Do you have an occasional ordeal like this? Do you listen to music when you do? I mean, a lot of people don't live over 100+ yards from the trash receptacle.

I suspect when I am older, I will be on my own finally and won't generate so much garbage. Since I order stuff instead of going to the store because of my anxiety disorder, boxes tend to build up. I hate that. I dealt with enough cardboard in my years as a grocery stocker.

Arthelius the Ghost is back from his trip to the Great Attractor. He says, 'Gravity is a bitch.'

No kidding, dude.

Wednesday, December 4, 2013

Think So?

What are you people looking for in this blog?

I write about the sad process that is my life. Are you that interested? Why not be my friend?

I can hold forth on many topics, I am going to speak about GMO foods some time. Not today, I had a panic attack earlier and I don't feel like talking that much.

Sunday, December 1, 2013

Anyone?

Who reads what I post? Why? People from foreign countries read this. Do you speak English? What do you see here?

I kinda find it insulting when people read something and do not comment. What is the resistance? Are you afraid?

I write about how the cold hurts. It's not cold at the moment in here.

I write about my male pain, yes, it's there. It's always there.

I write about the weather, it fascinates me.

I write about things that interest me.

I don't really care for writing a post like this but please, if you will, comment and say 'hi' or something.

Arthelius is not back from his trip to the Great Attractor. Takes a while to travel 20 million light-years, you know.

Sunday, November 24, 2013

Accursed Cold

If you read this blog, and some do, I know, you know that I HATE cold weather. It hurts. My hands and feet go numb in the cold, ice cold.

An unnatural cold airmass seems to have parked itself over our beloved Tx. I mean, 35 in the daytime? I can't remember when this happened in the past few winters and the thing is, it is not even winter yet! Not for a little under a month!

Ice storm gripping West Tx as I write this. It will be here later. I don't go anywhere so it is a non-issue, well, travel wise. It will be so cold.

Haven't seen the Sun in a few days. Get more upset on a primal level the longer sunlight is not felt, even on a pale hide like mine.

I don't know when this unnatural coldness will end. Maybe it will be 80 again soon, I sincerely hope.

I remember when I was a kid, it was like 5 degrees outside. I haven't really seen that since. I hope I never do.

Thursday, August 29, 2013

Verizon Greed

I use a Verizon modem to connect to the 'net. This is because I live in a semi-rural area near a cell tower.

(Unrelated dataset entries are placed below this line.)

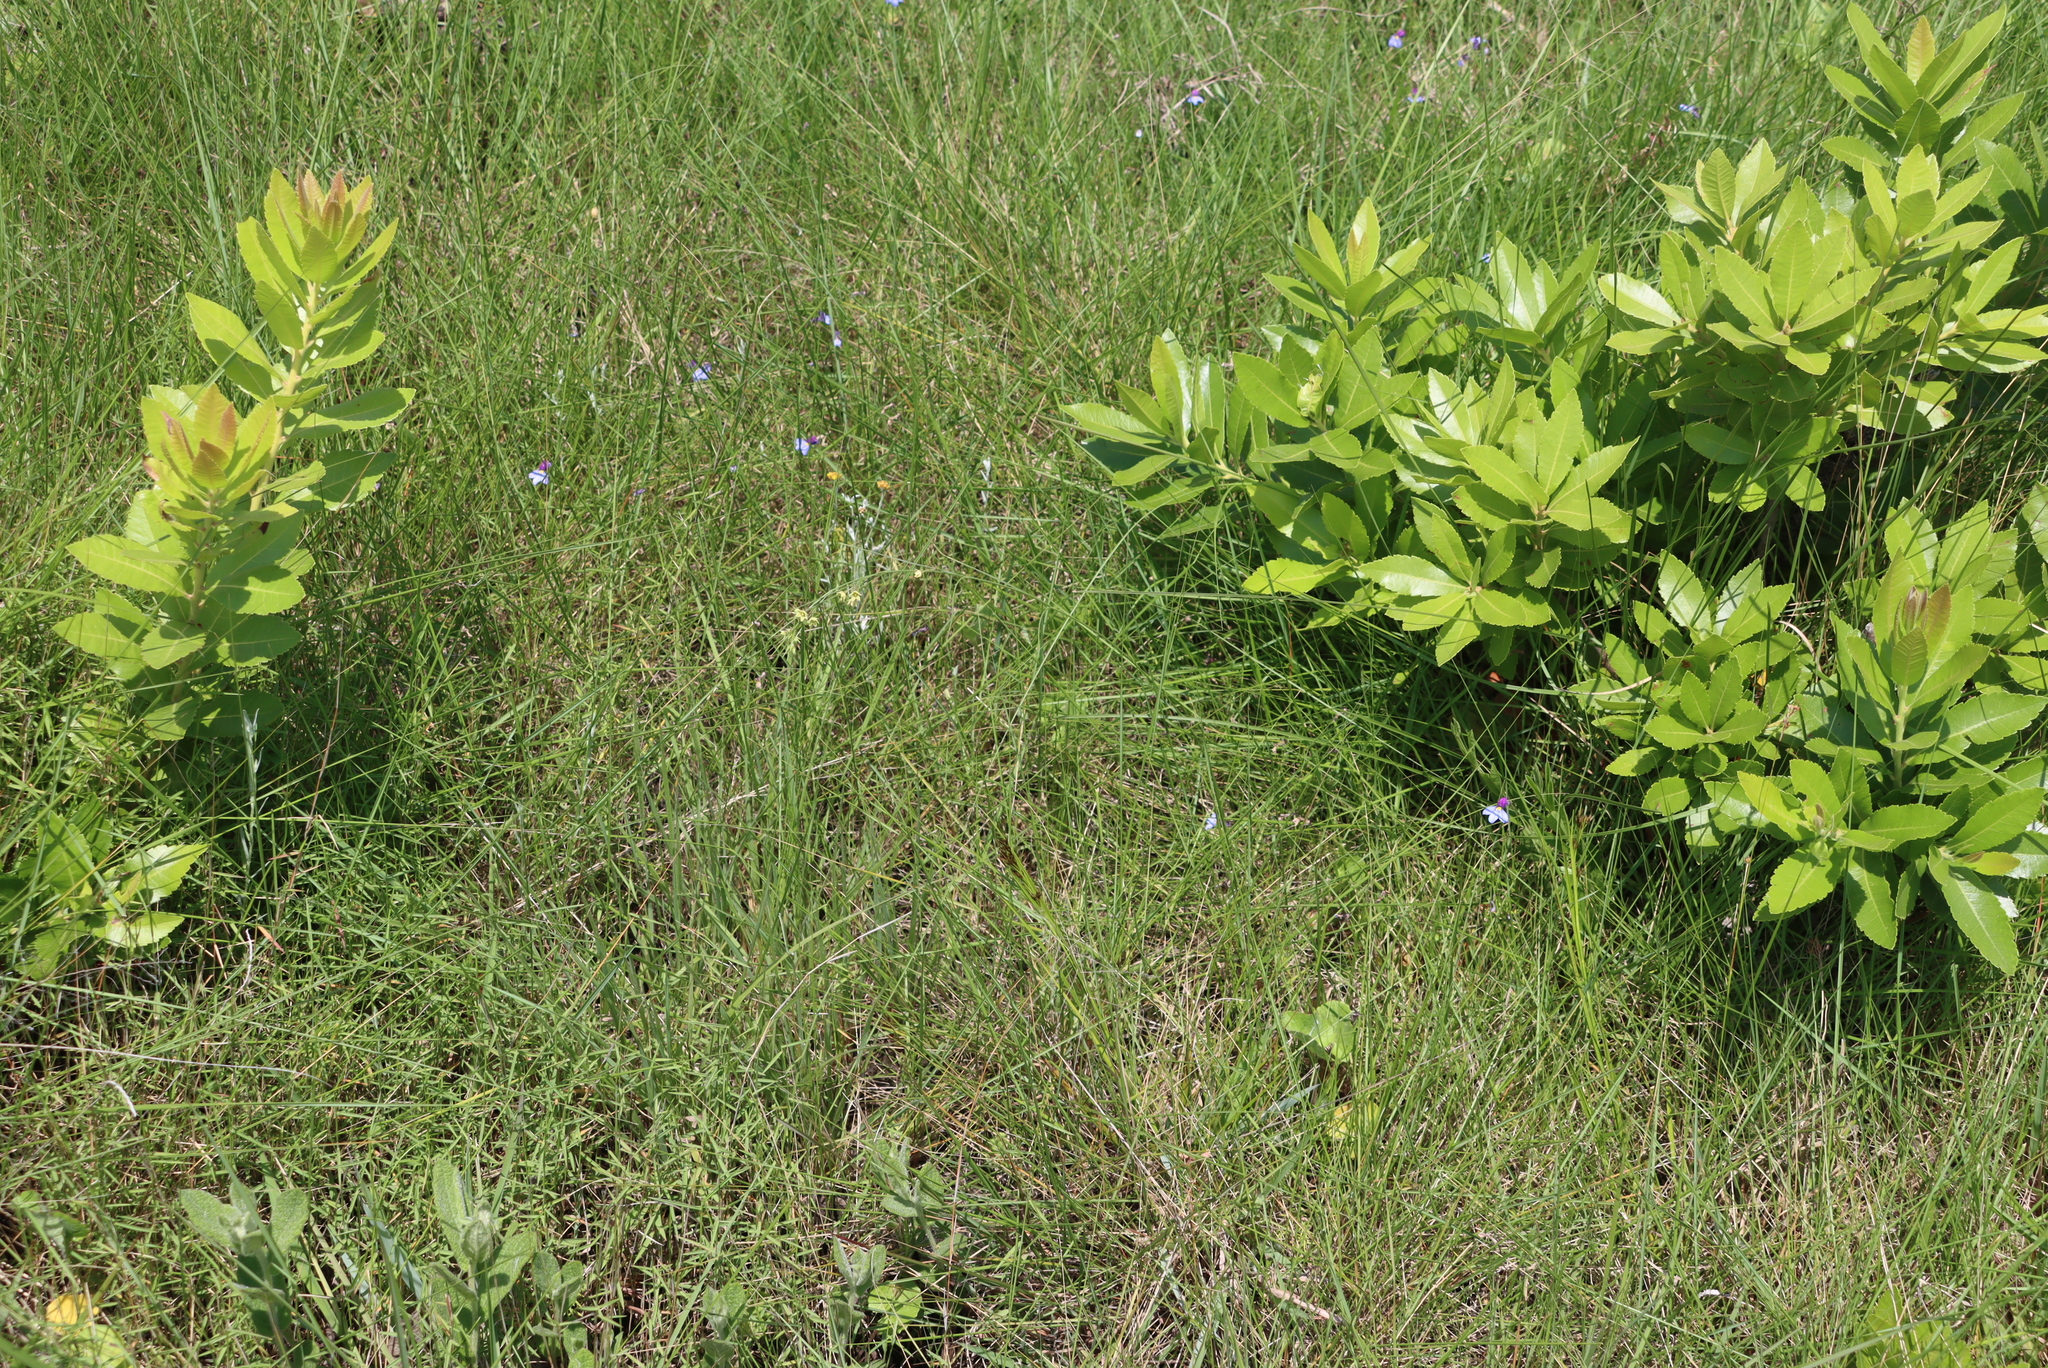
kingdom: Plantae
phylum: Tracheophyta
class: Magnoliopsida
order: Fagales
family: Myricaceae
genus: Morella
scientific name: Morella pilulifera
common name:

For the past few months, I've gone way over my plan. Right now, I am looking at a $140 bill for August. I can pay this but it irks me that it costs so much in the first place.

Didn't someone in Congress say that the internet should be a basic right? My 5 GB allowance is $50 and is not enough if I want to watch a movie.

My laptop is brand new. It needed like 200 updates from, Windows Update and that added to it. I also watched some movies, downloaded a lot of music I bought. 5 GB is just not enough.

So I will change to the $80 10 GB plan, when this overplagued bill ends in the first week of September.

Why does it cost so much? This is just greed. Every corporation is greedy to some point. I saw it in wm, greed dictated store policy. I despise greed. I only want to do my thing and have a shell to retreat into as my anxiety uncoils and strikes like a cobra.

I don't know. Many things I liked about the internet have gone away. I miss my WebTV. That's going away as well.

Change? No, it's more like entropy, a breakdown. I hate change.